The beacon started development in November of 2020. It was built from scratch and has a hybrid controller consisting of two 555 CMOS timers to key the transmitter along with an Arduino Nano controller to generate Morse code and collect data for performance telemetry. The 555 timers will independently key the transmitter if the Nano fails for any reason. (Fortunately the Nano has functioned for 10 months without issue.) The 4.09565 MHz transmitter is crystal controlled and features a MV1403 varactor diode circuit for the upward frequency sweeps of 150 Hertz. The sweeps provide distinctive audio for the SWL’er as well as an easy to spot visual pattern on the waterfall display of Kiwi SDRs. The transmitter has 4 transistors and the final amplifier is a IRF510 MosFet followed by a low pass filter, all inside a shielded box.

The beacon is powered by a sealed lead acid battery which is kept charged with a solar panel. The battery is protected from over discharge by a low voltage disconnect (LVD) circuit that is independent of the Nano. Time has shown that the solar panel size provides good charge current even in cloudy weather and the beacon does not draw much battery power overnight.

The antenna is a 111 foot long, 1/2 wave dipole oriented North/South and it’s about 0.1 wavelength above the dry desert soil to create a more vertical but omni-like pattern. The 1:1 balun is home made and the antenna’s measured VSWR is close to 1.1 to 1

There are six cycles of DW in Morse along with 29-30 “whoops”; then the DW identification is sent along with four different telemetry numbers.

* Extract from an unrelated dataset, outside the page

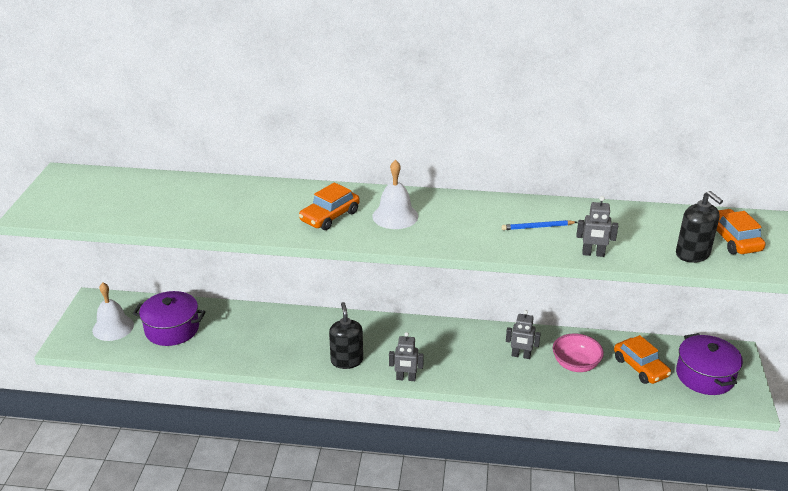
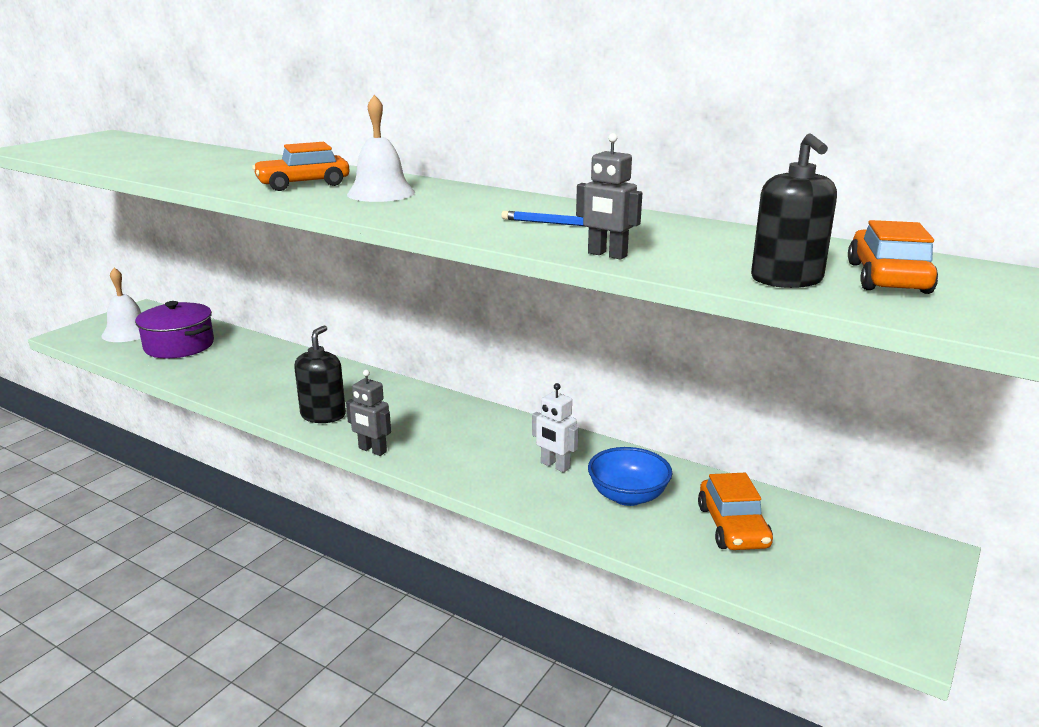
camera: 25 degrees right, 10 degrees down
(521, 355) = (555, 466): grey robot -> white robot
(575, 364) = (628, 496): pink bowl -> blue bowl
(705, 376) = (843, 568): purple pot -> none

Telemetry is in slow Morse code as follows:

BAT is the battery’s voltage to tenths of a volt using a precision resistor divider and the Nano’s A2D function. Normal values range from 12.8 to 14.4 volts
OTMP is in degrees F with a calibrated 10k NTC thermistor located outdoors, about 100′ from the beacon.
ITMP is in degrees F provided by a digital one-wire DS18B20 microLAN sensor located within the weathertight equipment box. The reading runs 5 to 10 deg warmer than OTMP.
PV is given in milliAmps to monitor solar panel performance and battery charge current. Measurements are based on an INA219 current sensor board. The values of the current can range from 0 to 2000. Note that a value of 4 or 5 is just the idle current consumed by the solar controller because the battery is fully charged.

In case the Nano fails, the number of whoops can decrease from 30 down to 29 as a crude measure of rising temperatures. On some recent days the internal temperature has peaked at 120 degrees F when outside air temperature was measured at 112 degrees! The box is in shade but the electronic circuitry generates waste heat that causes the temperature rise. Monitoring the temperatures during night and day provides for some interesting deltas..

DW was officially deployed to the Western desert on February 21, 2021. It has been heard in Canada, California, Hawaii, Maryland, Utah, Arizona and many other locations. Some SWL logs can be seen here: https://www.hfunderground.com/board/index.php?board=9.0 and eQSLs are being provided.

The DW Team

HF Beacons / Re: The Desert Whooper
« on: August 22, 2021, 2146 UTC »
Please post up here if you requested an eQSL but did not receive it.

HF Beacons / Re: The Desert Whooper
« on: August 16, 2021, 2328 UTC »
For the eQSL please send a detailed reception report to Desert_Whooper at protonmail.com

Please include the time, date, DW's telemetry readout, signal strength/quality, your approximate receive location, radio receiver and antenna used.

Am still searching for a deal for printed QSL postcards.

HF Beacons / Re: HF Beacon Frequencies
« on: August 16, 2021, 2322 UTC »
The 4.09565 KHz  frequency for DW was selected to achieve good propagation with low power in a frequency band that is little used for maritime comms.  Crystals are cheap and 4mhz is a popular frequency range for a number of beacons.